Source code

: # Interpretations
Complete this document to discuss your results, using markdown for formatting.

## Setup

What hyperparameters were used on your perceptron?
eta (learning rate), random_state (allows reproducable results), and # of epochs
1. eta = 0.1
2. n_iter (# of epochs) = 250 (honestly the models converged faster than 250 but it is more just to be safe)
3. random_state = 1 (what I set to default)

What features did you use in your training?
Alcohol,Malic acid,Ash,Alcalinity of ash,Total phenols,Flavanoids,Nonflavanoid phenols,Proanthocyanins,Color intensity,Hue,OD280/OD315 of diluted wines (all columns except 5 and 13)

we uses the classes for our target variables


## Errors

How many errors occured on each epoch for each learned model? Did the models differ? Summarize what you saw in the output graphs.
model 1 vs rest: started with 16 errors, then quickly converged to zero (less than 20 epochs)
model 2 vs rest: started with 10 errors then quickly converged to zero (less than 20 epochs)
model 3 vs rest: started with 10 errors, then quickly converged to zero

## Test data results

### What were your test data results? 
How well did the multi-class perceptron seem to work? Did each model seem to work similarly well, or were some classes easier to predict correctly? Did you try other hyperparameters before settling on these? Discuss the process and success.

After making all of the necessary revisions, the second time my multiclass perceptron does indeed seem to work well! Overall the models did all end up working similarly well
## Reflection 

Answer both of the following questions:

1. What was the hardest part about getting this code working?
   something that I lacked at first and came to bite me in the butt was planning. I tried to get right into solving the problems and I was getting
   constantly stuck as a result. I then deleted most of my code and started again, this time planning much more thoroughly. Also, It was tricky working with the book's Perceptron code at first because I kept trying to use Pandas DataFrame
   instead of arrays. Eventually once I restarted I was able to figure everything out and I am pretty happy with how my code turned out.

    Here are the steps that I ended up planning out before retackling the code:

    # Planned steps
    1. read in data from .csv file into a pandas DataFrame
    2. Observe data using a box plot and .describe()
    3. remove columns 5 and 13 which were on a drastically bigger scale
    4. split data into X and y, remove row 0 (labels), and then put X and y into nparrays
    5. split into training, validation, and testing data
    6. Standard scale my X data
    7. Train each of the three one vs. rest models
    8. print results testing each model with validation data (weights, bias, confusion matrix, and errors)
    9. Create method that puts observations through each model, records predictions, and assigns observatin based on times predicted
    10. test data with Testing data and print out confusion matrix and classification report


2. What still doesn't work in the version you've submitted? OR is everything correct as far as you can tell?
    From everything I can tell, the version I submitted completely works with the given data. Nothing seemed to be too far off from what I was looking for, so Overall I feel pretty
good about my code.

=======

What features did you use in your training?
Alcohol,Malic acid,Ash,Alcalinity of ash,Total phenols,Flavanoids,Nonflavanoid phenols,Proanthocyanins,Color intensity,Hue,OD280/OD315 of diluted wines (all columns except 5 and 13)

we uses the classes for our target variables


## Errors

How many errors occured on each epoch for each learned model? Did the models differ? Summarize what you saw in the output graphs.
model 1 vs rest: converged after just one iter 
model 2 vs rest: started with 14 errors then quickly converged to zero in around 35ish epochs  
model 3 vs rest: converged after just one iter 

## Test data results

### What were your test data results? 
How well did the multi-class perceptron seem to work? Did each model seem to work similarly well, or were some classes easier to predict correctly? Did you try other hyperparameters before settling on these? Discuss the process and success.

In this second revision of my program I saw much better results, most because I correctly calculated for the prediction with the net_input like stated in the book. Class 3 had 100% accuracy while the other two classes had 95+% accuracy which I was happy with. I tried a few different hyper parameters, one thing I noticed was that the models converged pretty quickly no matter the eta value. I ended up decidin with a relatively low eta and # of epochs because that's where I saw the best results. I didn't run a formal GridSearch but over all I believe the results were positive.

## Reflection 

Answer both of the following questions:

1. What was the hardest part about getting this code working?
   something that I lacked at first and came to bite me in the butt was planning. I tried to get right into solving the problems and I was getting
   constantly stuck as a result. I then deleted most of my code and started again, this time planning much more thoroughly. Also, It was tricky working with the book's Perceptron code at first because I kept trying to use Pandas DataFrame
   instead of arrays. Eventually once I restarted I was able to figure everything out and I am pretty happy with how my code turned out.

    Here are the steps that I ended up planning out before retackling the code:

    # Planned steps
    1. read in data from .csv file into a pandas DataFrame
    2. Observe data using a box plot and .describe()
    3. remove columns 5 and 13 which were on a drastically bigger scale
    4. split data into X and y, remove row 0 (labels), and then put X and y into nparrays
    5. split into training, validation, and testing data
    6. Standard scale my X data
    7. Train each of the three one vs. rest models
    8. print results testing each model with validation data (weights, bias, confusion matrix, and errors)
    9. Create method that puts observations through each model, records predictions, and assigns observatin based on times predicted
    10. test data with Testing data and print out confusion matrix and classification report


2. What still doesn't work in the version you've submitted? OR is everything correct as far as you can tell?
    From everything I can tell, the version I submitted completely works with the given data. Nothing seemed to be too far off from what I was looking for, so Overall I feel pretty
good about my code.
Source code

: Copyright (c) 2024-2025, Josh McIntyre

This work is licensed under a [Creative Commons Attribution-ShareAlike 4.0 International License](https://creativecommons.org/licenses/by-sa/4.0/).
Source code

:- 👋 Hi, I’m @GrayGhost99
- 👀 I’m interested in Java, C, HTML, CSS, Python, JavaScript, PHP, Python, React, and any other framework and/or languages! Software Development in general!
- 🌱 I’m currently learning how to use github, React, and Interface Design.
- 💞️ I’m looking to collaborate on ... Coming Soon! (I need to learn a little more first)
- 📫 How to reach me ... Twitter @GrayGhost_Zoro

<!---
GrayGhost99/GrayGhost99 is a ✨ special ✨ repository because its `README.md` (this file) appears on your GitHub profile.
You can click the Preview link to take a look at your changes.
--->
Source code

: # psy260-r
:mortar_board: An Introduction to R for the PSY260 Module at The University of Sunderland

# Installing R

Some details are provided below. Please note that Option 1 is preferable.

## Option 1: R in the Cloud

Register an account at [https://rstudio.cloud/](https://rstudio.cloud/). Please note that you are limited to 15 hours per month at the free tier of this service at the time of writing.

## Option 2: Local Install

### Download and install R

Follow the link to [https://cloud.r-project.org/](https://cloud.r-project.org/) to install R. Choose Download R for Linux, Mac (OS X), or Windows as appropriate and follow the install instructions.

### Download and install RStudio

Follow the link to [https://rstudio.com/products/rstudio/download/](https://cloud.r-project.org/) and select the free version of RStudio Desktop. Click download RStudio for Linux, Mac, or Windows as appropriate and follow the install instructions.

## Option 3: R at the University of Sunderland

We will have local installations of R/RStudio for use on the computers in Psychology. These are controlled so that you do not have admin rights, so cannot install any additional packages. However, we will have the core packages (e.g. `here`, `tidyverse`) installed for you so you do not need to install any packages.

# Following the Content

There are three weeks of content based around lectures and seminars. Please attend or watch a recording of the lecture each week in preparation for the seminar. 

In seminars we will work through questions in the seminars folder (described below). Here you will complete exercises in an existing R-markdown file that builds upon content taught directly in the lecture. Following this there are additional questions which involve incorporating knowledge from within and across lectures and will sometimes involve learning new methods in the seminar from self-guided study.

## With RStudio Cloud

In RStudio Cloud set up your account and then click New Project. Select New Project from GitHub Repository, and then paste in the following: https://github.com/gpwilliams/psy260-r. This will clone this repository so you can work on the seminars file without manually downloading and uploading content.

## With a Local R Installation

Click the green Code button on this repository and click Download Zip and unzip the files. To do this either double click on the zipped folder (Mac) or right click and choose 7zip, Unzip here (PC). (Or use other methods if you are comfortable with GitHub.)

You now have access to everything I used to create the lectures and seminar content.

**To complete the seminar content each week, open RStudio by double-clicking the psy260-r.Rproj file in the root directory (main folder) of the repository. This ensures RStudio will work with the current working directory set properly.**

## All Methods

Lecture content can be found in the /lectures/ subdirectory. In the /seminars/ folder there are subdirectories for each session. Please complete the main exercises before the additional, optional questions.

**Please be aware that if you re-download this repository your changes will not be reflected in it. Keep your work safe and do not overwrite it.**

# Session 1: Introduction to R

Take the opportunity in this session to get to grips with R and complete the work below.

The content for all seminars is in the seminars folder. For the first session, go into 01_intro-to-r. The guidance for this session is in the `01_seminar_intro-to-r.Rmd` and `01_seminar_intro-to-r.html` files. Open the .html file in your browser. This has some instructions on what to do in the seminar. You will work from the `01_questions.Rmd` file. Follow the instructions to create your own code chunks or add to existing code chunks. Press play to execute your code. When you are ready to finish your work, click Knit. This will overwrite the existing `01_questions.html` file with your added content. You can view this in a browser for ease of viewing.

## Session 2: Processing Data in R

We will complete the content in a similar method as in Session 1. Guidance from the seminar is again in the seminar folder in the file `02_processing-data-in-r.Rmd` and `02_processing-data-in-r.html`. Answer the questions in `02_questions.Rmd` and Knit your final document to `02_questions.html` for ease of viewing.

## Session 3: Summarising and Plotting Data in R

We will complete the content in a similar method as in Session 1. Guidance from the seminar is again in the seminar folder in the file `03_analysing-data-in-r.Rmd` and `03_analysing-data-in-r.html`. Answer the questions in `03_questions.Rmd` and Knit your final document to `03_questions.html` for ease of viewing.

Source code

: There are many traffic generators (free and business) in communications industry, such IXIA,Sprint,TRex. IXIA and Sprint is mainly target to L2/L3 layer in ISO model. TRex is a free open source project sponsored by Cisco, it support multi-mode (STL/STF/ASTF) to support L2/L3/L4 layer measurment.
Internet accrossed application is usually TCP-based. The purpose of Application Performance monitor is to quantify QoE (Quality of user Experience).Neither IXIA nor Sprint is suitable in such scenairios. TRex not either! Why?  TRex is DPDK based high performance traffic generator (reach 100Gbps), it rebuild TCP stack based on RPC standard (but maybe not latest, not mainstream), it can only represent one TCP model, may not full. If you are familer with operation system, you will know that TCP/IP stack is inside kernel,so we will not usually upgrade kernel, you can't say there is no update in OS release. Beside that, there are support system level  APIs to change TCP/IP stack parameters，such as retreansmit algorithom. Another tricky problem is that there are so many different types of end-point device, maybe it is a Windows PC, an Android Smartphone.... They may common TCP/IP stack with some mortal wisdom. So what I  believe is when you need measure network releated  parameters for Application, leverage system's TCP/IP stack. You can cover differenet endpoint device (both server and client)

_____

Beginning with the line containing "- 🌱 I’m currently" in the material above, copy every line exactly until you have copied the line containing "## Option 1: R in the Cloud".

Output of the exercise
- 🌱 I’m currently learning how to use github, React, and Interface Design.
- 💞️ I’m looking to collaborate on ... Coming Soon! (I need to learn a little more first)
- 📫 How to reach me ... Twitter @GrayGhost_Zoro

<!---
GrayGhost99/GrayGhost99 is a ✨ special ✨ repository because its `README.md` (this file) appears on your GitHub profile.
You can click the Preview link to take a look at your changes.
--->
Source code

: # psy260-r
:mortar_board: An Introduction to R for the PSY260 Module at The University of Sunderland

# Installing R

Some details are provided below. Please note that Option 1 is preferable.

## Option 1: R in the Cloud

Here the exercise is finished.